I've never thought about it that way, I wonder if their company wide policy is to not green lit anything that can't bring in cash after buying the game.

Man....This is a huge blow for gaming. I feel like I'm getting more cynical every day because of this shit. Happy at least we get remasters for old games so their legacy lives on. Gotta be hopeful for something.
 
I don't expect the AAA industry to ever make a game that appeals to me again. But that's fine, because most of the games I enjoy come from mid-tier developers or indies. Just stop paying attention to what the EAs and Activisions of the world do.
 
Eh, the persistent multiplayer market will get crowded real soon, and there's only so many online games you can keep playing at a given time, which makes the competition even tougher. Multiplayer focused games bombing will be more and more common, until publishers decide it's time to go back to single player content.

This. It's the era of "WoW made Blizzard a gazillion dollars, let's all make MMOs!" all over again. GaaS titles are ultra-expensive, take ages to make, and require too much time for the average consumer to buy more than one or two a year.

Most likely, GaaS will end up being thought of as a new genre altogether, with one or two games dominating it entirely and everyone else backing off when players ignore their "me-too!" attempts.
 

Crossing Eden

Hello, my name is Yves Guillemot, Vivendi S.A.'s Employee of the Month!
Single-player games are the only reaon I play videogames. I never ever play online. I just don't. And I'm not the only one.

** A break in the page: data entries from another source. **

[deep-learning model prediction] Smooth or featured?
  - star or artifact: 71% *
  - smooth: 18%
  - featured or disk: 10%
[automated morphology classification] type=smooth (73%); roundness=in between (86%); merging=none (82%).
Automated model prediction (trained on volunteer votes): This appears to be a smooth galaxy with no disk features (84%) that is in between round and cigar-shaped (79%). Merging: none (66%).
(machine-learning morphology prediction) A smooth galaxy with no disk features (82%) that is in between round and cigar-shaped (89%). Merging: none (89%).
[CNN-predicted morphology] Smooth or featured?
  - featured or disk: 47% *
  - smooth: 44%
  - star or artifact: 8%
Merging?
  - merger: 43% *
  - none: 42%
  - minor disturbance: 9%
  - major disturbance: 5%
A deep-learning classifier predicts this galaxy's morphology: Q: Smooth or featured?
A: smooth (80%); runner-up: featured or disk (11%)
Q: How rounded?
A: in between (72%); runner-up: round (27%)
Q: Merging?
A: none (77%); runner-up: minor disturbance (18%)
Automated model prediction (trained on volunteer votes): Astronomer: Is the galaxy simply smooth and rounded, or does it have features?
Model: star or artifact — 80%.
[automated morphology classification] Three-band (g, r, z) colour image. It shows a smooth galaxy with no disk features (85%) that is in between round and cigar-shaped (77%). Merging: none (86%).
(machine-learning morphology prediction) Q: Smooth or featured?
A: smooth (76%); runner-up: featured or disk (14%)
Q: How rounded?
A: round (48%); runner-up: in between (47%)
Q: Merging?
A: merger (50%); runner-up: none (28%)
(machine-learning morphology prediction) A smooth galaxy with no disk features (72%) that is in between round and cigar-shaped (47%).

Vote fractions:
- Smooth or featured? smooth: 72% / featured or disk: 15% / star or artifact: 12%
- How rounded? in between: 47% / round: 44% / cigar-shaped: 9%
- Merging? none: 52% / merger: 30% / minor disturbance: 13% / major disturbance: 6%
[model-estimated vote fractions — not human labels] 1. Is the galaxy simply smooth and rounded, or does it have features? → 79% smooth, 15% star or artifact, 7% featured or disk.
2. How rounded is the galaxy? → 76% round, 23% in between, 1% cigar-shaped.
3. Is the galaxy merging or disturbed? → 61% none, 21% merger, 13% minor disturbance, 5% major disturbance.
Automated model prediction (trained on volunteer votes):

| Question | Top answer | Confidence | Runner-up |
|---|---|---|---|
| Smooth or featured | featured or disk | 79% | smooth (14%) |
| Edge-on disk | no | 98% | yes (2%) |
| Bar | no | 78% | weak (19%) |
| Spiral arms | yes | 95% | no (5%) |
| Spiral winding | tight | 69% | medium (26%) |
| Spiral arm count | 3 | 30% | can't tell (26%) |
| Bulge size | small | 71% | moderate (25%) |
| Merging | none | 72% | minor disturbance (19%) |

I don't think videogame publishers realize that by concentrating on online "games as a service" AAA games, they'll accelerate the shrinkage of the videogames market.
Quite literally having the opposite effect. What's the thought process behind a post that completely ignores market realities? :|
 

nelchaar

Member
I don't buy into this. Zelda, Horizon, Uncharted, FFXV, all these game dead really well. This is premature doom and gloom because EA can't run a good single player game dev program.
 

Audioboxer

Member
From Software don't make a lot of single player games these days. They know which side their bread is buttered (Jolly Cooperation!)

Lies. Only cheats play a From Software game in co-op.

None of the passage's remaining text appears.